本发明的第三个目的是提出上述任一项所述的替莫唑胺核磁共振可视化可注射水凝胶在制备用于治疗脑胶质瘤的药物中的用途。
与现有技术相比,本发明的有益效果在于:
(1)本发明将替莫唑胺固体脂质纳米粒加载到核磁共振可视化水凝胶基质中,制备成负载替莫唑胺脂质纳米粒的水凝胶。该体系结合了替莫唑胺固体脂质纳米粒、可注射水凝胶、修饰的羟丙基壳聚糖的优点,使其缓释性能显著高于替莫唑胺固体脂质纳米粒和替莫唑胺原药;本发明的水凝胶可用于脑胶质瘤术后局部治疗,增加了载药的纳米粒子在病灶部位的滞留时间,提高了局部药物浓度,相较于目前采取的口服给药剂型,本发明提供的含有替莫唑胺组合物的原位凝胶能在术后立即实施给药,在手术残腔持续缓释,并实现对病灶部位实时监控,从而提高了药物的生物利用度,降低了药物的全身副作用,有助于降低术后复发率,延长术后生存期。
(2)本发明制备水凝胶所采用的替莫唑胺固体脂质纳米粒采用固体脂质纳米粒技术包封了替莫唑胺,制得的替莫唑胺固体脂质纳米粒与TMZ原药相比,在保证药效的同时,具有显著的缓控释作用。替莫唑胺固体脂质纳米粒通过脂质载体的溶蚀逐渐释放出替莫唑胺,避免了药物的分解和泄露,提高了药物的生物利用度。该固体脂质纳米粒有良好的的药物包封率(最高可达85%-100%)和较高的载药量(10%-24%);其粒径范围在190nm~240nm,粒径尺寸小且分布窄,具有较高的生物利用度,可应用于局部给药治疗;且活性化合物与载体之间没有化学共价键相边,没有改变活性化合物的结构。
(3)本发明使用羟丙基壳聚糖为基质给其侧链用DTPA-Gd修饰,与醛基封端的PEG制备了以亚胺键为交联元素的可注射凝胶。因为亚胺键的形成过程为可逆反应,因此该凝胶也具有自修复的特点,又因含有顺磁性金属离子Gd3+,所以在MR图像上显示高信号。以该核磁共振可视化水凝胶为基质制备本发明的产品,不需要反复注射造影剂就能持续用MRI跟踪监测病灶部位的状态,而且该凝胶可采用注射或导管导入的方式到达所需部位,创伤小或无创伤。此外,Gd3+是通过化学键较稳定的连接在聚合物上,因此,无需反复给病人注射显影剂就能够保证在较长的进间内显影,从而降低因Gd3+富集而病变的风险。随着凝胶在体内服役时间延长,壳聚糖主链会被体内的酶逐渐降解,Gd3+的浓度会慢慢减少,可指示该凝胶的降解程度,从而有效而方便地指导临床治疗,且无需二次手术取出凝胶。
附图说明
图1为本发明实施例5制备的替莫唑胺固体脂质纳米粒和替莫唑胺核磁共振可视化可注射水凝胶在pH 7.4的磷酸盐缓冲液中的药物释放曲线。
图2为本发明实施例4制备的替莫唑胺核磁共振可视化可注射水凝胶对U251MG细胞增殖的影响。

思考题:
[A] 请照原文抄写文本摘录中从“(2)本发明制备水凝胶所采用”到“疗,且无需二次手术取出凝胶。”的那一段。
[B] 根据文本摘录回答下列问题：
(i) 替莫唑胺固体脂质纳米粒的粒径范围是多少？
(ii) 该水凝胶含有哪种顺磁性金属离子？
(iii) 图1中的药物释放曲线是在什么溶液中测得的？

输入数据:
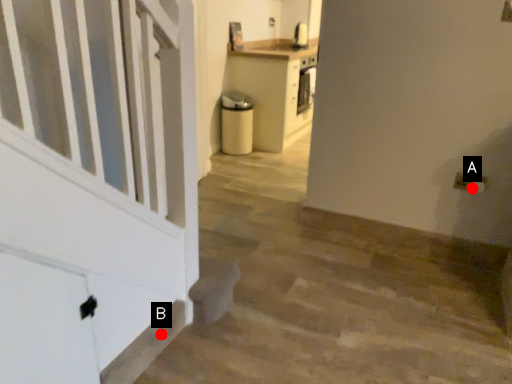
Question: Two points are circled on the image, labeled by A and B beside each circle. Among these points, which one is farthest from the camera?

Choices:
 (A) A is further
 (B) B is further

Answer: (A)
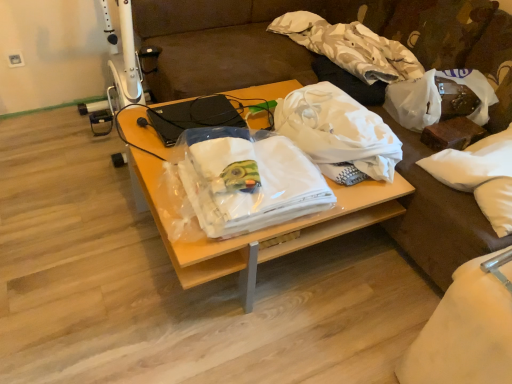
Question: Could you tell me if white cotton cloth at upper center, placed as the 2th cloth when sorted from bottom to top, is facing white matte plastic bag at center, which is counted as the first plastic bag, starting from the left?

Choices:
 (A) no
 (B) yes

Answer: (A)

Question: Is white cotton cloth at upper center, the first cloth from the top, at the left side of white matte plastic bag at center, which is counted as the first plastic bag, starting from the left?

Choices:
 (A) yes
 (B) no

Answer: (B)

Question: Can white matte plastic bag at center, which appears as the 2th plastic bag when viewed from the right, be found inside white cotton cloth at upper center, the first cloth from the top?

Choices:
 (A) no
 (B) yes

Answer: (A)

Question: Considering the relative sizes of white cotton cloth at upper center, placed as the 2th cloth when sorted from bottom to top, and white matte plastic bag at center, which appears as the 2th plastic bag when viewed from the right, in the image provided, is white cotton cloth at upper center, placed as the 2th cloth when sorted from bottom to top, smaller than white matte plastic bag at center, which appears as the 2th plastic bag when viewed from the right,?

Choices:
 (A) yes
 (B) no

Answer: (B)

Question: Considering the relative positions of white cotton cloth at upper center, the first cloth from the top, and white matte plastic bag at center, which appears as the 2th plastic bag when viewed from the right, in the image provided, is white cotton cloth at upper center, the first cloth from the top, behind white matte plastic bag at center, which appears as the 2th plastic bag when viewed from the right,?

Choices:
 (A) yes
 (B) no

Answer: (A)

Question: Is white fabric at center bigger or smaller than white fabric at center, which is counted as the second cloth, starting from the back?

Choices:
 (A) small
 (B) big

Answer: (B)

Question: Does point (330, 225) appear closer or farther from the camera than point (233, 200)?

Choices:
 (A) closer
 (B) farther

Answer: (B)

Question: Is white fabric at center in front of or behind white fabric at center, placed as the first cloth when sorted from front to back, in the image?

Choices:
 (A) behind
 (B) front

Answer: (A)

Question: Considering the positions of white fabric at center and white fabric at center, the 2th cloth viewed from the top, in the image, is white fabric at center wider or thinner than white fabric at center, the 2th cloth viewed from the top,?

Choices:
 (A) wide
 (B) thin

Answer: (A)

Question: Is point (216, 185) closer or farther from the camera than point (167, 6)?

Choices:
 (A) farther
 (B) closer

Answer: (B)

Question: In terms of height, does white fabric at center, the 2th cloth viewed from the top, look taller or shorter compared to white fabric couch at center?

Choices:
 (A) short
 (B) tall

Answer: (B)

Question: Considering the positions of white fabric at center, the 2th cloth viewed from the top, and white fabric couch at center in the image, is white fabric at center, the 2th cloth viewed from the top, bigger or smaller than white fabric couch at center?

参考答案:
[A]
(2)本发明制备水凝胶所采用的替莫唑胺固体脂质纳米粒采用固体脂质纳米粒技术包封了替莫唑胺,制得的替莫唑胺固体脂质纳米粒与TMZ原药相比,在保证药效的同时,具有显著的缓控释作用。替莫唑胺固体脂质纳米粒通过脂质载体的溶蚀逐渐释放出替莫唑胺,避免了药物的分解和泄露,提高了药物的生物利用度。该固体脂质纳米粒有良好的的药物包封率(最高可达85%-100%)和较高的载药量(10%-24%);其粒径范围在190nm~240nm,粒径尺寸小且分布窄,具有较高的生物利用度,可应用于局部给药治疗;且活性化合物与载体之间没有化学共价键相边,没有改变活性化合物的结构。
(3)本发明使用羟丙基壳聚糖为基质给其侧链用DTPA-Gd修饰,与醛基封端的PEG制备了以亚胺键为交联元素的可注射凝胶。因为亚胺键的形成过程为可逆反应,因此该凝胶也具有自修复的特点,又因含有顺磁性金属离子Gd3+,所以在MR图像上显示高信号。以该核磁共振可视化水凝胶为基质制备本发明的产品,不需要反复注射造影剂就能持续用MRI跟踪监测病灶部位的状态,而且该凝胶可采用注射或导管导入的方式到达所需部位,创伤小或无创伤。此外,Gd3+是通过化学键较稳定的连接在聚合物上,因此,无需反复给病人注射显影剂就能够保证在较长的进间内显影,从而降低因Gd3+富集而病变的风险。随着凝胶在体内服役时间延长,壳聚糖主链会被体内的酶逐渐降解,Gd3+的浓度会慢慢减少,可指示该凝胶的降解程度,从而有效而方便地指导临床治疗,且无需二次手术取出凝胶。

[B]
(i) 190nm~240nm。
(ii) Gd3+。
(iii) pH 7.4的磷酸盐缓冲液。